From Emotion Classification to Emotional Reasoning: Enhancing Emotional Intelligence in Large Language Models
Arjhun Sreedar, Rohan Pillay, Laukik Patade
TL;DR
This paper addresses the limitation of emotion understanding as flat label prediction in LLMs by introducing synthetic emotional reasoning data to train smaller open LLMs to infer, explain, and reason about emotions through structured chain-of-thought. It proposes a dual-generation pipeline (MADS and a concise version) to create therapy-style dialogues and convert them into Emotion MCQs with explanations, and fine-tunes 7B-scale models using LoRA for emotional reasoning tasks evaluated on EmoBench. The key contributions are a dataset of 3,000+ EU/EA reasoning items, three baselines and rigorous EmoBench-style evaluation showing substantial improvements in $EU$ and $EA$, and a demonstration that emotional reasoning can emerge without architectural changes.
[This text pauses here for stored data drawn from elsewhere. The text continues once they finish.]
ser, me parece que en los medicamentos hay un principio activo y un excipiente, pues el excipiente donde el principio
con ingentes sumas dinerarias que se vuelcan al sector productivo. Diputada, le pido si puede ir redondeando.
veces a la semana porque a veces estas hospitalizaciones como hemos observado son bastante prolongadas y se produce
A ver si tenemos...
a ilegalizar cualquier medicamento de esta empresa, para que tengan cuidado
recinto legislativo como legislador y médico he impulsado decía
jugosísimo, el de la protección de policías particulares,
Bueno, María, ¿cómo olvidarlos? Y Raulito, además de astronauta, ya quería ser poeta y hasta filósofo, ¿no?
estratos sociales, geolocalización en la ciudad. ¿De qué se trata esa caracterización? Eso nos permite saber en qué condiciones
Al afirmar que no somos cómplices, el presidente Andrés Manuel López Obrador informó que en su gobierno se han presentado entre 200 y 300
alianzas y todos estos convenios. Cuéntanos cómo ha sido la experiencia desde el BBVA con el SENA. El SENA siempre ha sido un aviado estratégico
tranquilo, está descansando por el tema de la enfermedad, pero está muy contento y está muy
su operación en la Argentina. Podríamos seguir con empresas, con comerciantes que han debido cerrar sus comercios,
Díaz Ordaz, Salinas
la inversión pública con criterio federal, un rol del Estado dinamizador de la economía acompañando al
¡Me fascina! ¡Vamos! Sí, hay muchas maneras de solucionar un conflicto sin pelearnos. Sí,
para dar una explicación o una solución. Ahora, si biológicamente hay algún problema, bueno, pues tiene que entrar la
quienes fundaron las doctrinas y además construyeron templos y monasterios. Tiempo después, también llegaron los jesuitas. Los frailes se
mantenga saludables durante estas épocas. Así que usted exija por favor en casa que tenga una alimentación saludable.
The results highlight significant gains for several models (notably Mistral-7B) and point to practical implications for emotionally intelligent agents, while identifying remaining challenges in ambiguous emotions and social-context reasoning.
Abstract
This work investigates whether synthetic emotional chain-of-thought data can improve the emotional reasoning abilities of smaller open large language models (LLMs). We design a multi-agent generation pipeline that produces therapy-style conversations and converts them into structured emotion multiple-choice questions (MCQs) with explanations. We propose that fine-tuning a variety of 7B models on this dataset should yield substantial gains in emotional understanding and emotional awareness on EmoBench-style evaluations, suggesting that emotional reasoning can be induced without architectural changes. Our results demonstrate that fine-tuned Mistral 7B achieves EU improvements from 10.5 to 20.5 and EA improvements from 40.5 to 60.0, validating the effectiveness of synthetic emotional reasoning data for enhancing model capabilities in nuanced emotional tasks.